§ Work to be completed
Retype only the lines below from the one with "6: (173, 592)" to the one with "28: (868, 835)", inclusive, skipping every image.
——————
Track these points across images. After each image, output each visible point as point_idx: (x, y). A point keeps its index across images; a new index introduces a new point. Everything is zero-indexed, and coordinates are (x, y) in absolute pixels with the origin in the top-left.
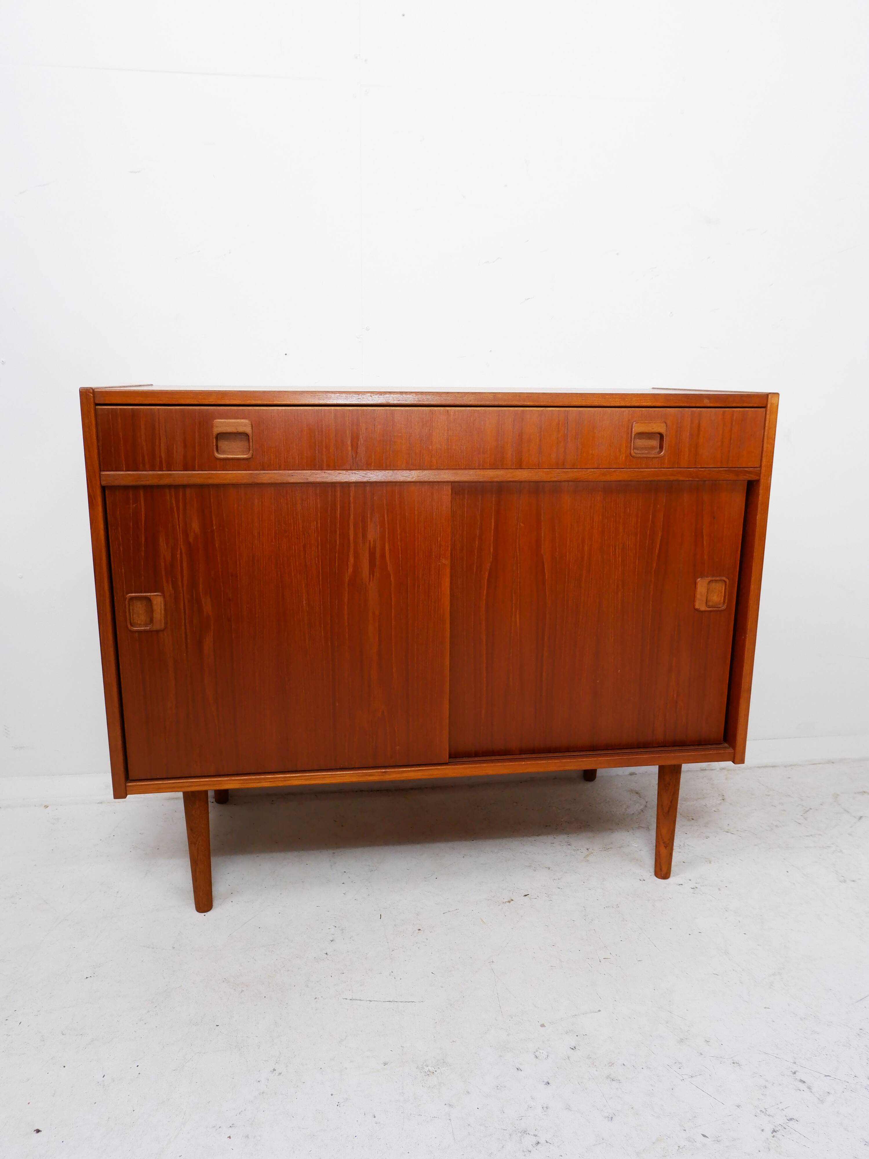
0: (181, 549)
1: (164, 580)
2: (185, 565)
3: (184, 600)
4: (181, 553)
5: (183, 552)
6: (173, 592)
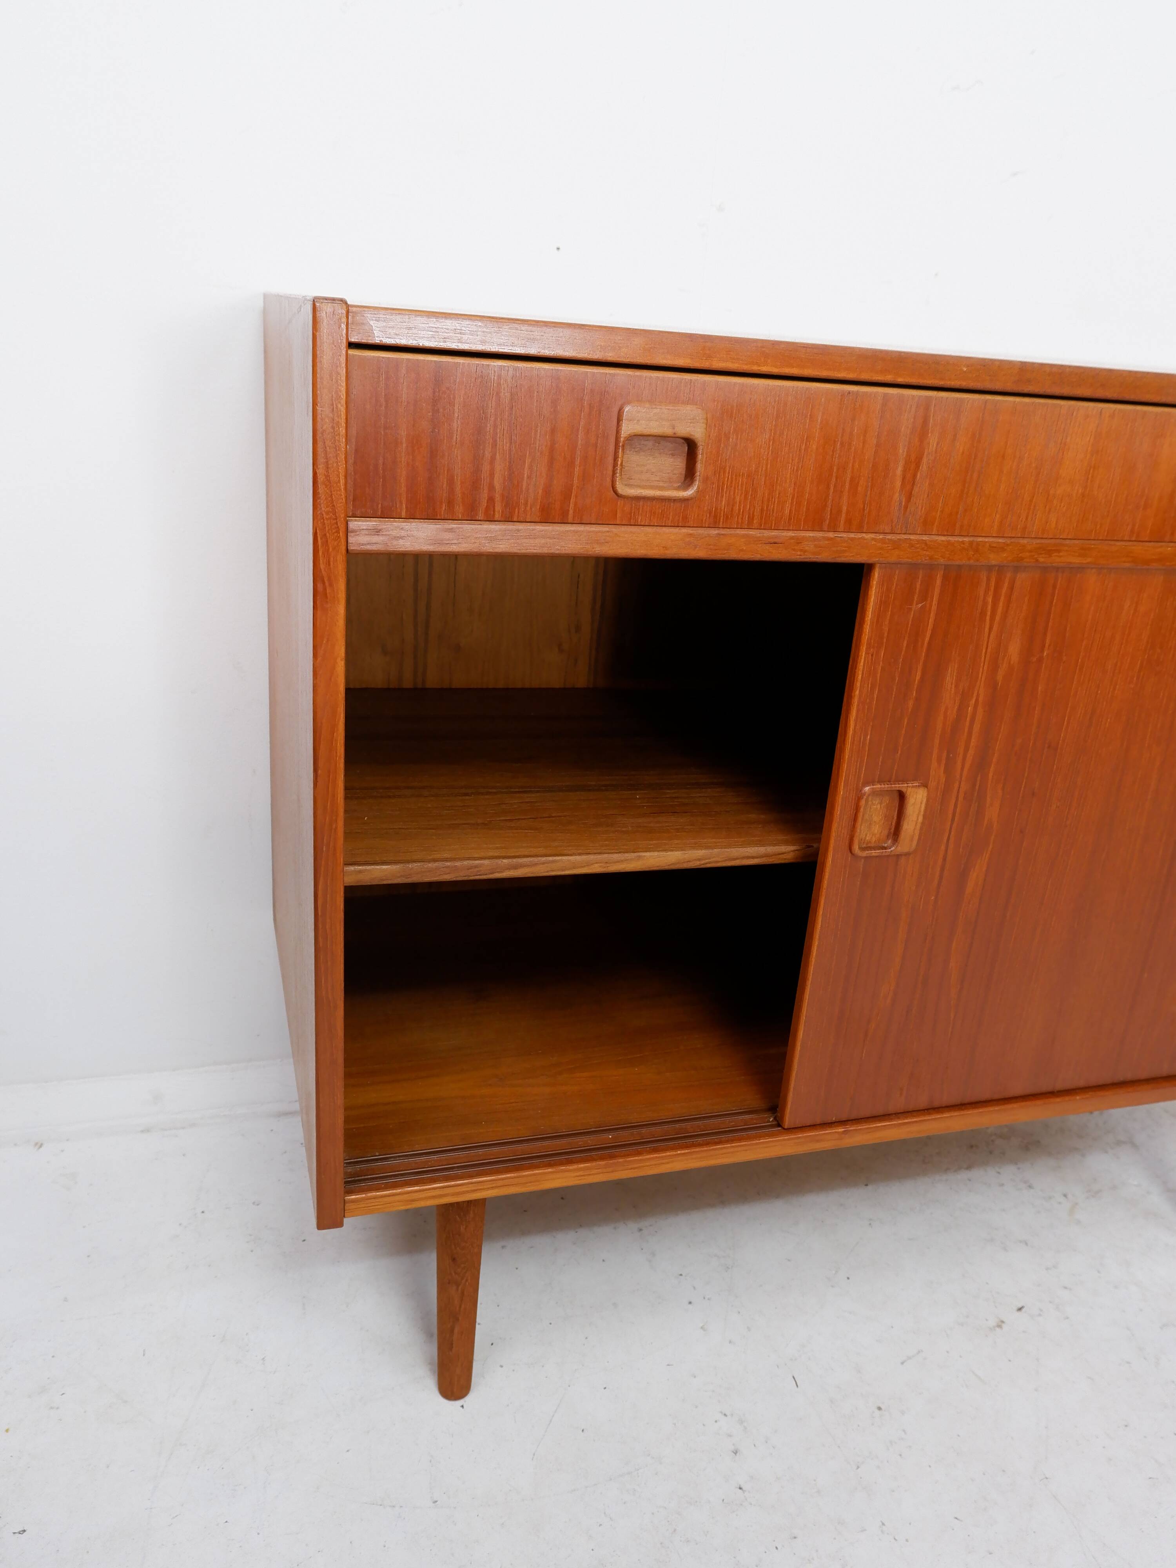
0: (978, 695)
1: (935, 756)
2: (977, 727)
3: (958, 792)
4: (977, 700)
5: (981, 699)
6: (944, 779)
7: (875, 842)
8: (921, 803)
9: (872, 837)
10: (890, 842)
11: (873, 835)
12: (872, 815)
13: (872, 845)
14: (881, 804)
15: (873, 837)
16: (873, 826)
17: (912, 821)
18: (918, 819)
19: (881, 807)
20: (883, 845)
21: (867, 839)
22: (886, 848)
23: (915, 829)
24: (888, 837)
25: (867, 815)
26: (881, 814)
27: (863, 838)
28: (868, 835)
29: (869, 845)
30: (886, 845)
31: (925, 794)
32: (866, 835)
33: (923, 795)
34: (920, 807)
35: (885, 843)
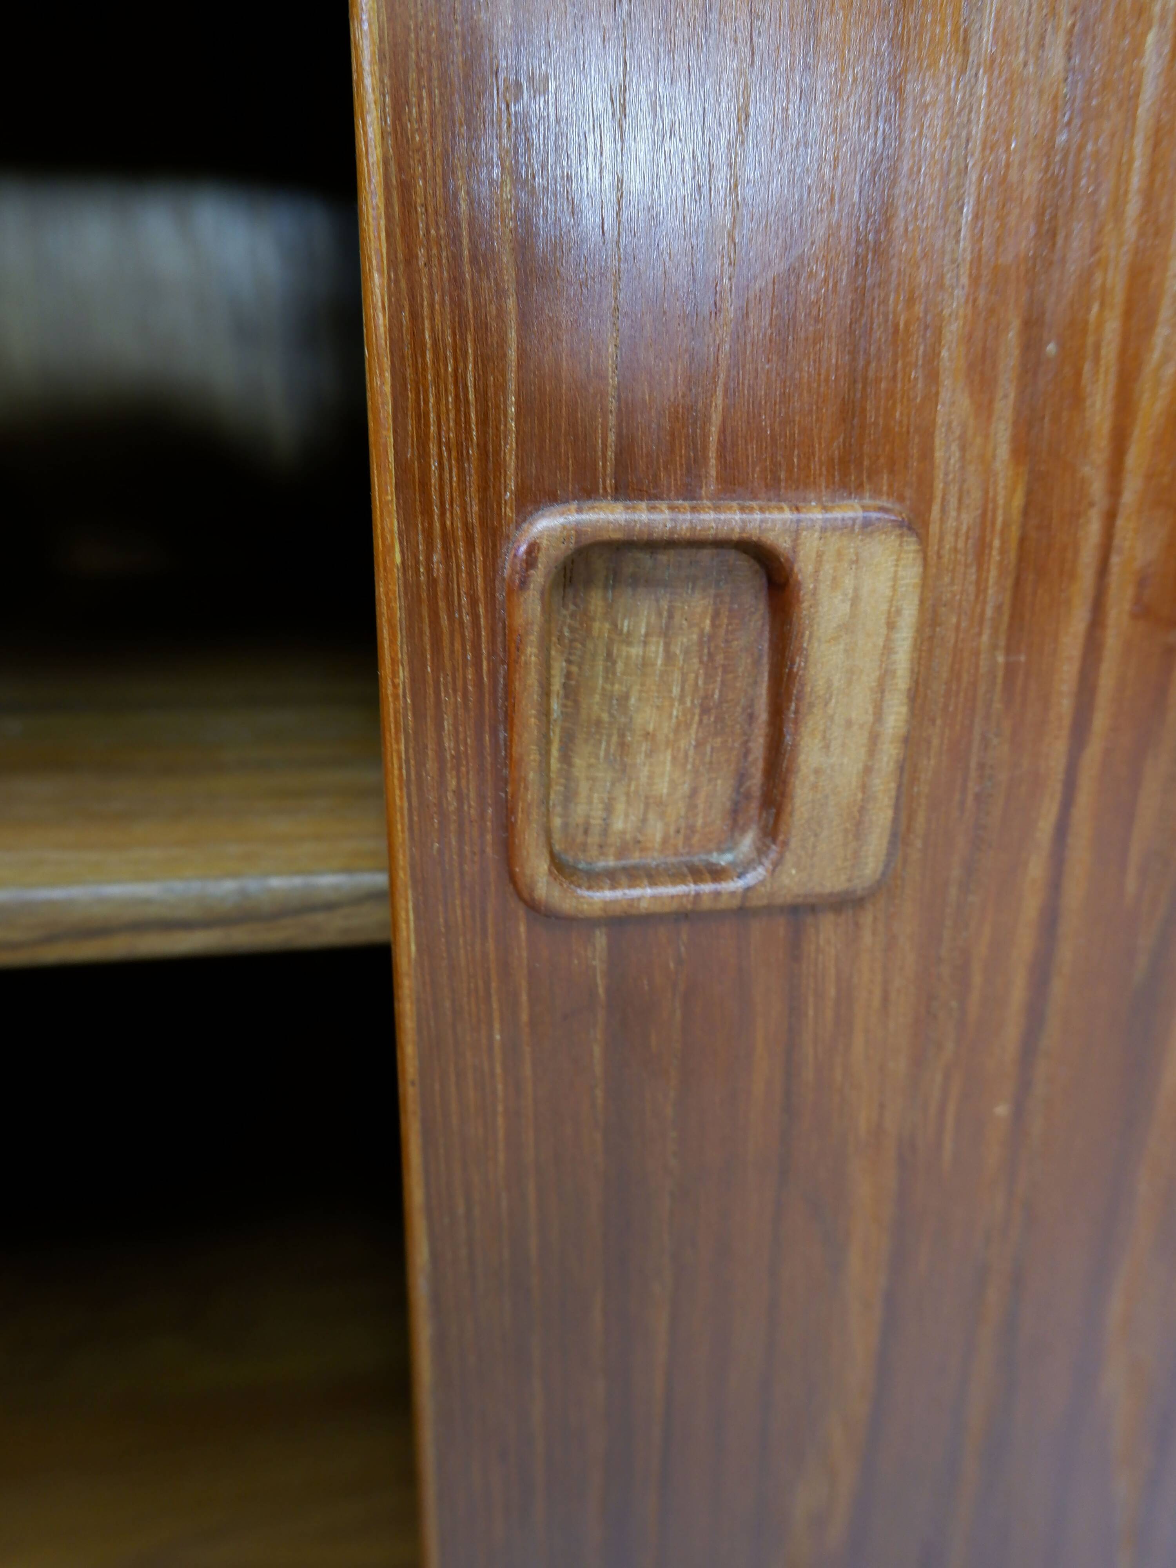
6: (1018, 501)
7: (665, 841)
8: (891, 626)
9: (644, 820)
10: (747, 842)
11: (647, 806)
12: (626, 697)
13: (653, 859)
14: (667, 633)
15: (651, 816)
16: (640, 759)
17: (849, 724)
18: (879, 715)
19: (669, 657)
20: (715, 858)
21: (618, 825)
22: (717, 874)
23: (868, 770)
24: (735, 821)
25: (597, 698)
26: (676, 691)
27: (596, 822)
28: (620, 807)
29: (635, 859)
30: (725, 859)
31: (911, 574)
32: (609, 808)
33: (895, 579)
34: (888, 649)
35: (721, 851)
——————
§ Result of the exercise
6: (173, 592)
0: (978, 695)
1: (935, 756)
2: (977, 727)
3: (958, 792)
4: (977, 700)
5: (981, 699)
6: (944, 779)
7: (875, 842)
8: (921, 803)
9: (872, 837)
10: (890, 842)
11: (873, 835)
12: (872, 815)
13: (872, 845)
14: (881, 804)
15: (873, 837)
16: (873, 826)
17: (912, 821)
18: (918, 819)
19: (881, 807)
20: (883, 845)
21: (867, 839)
22: (886, 848)
23: (915, 829)
24: (888, 837)
25: (867, 815)
26: (881, 814)
27: (863, 838)
28: (868, 835)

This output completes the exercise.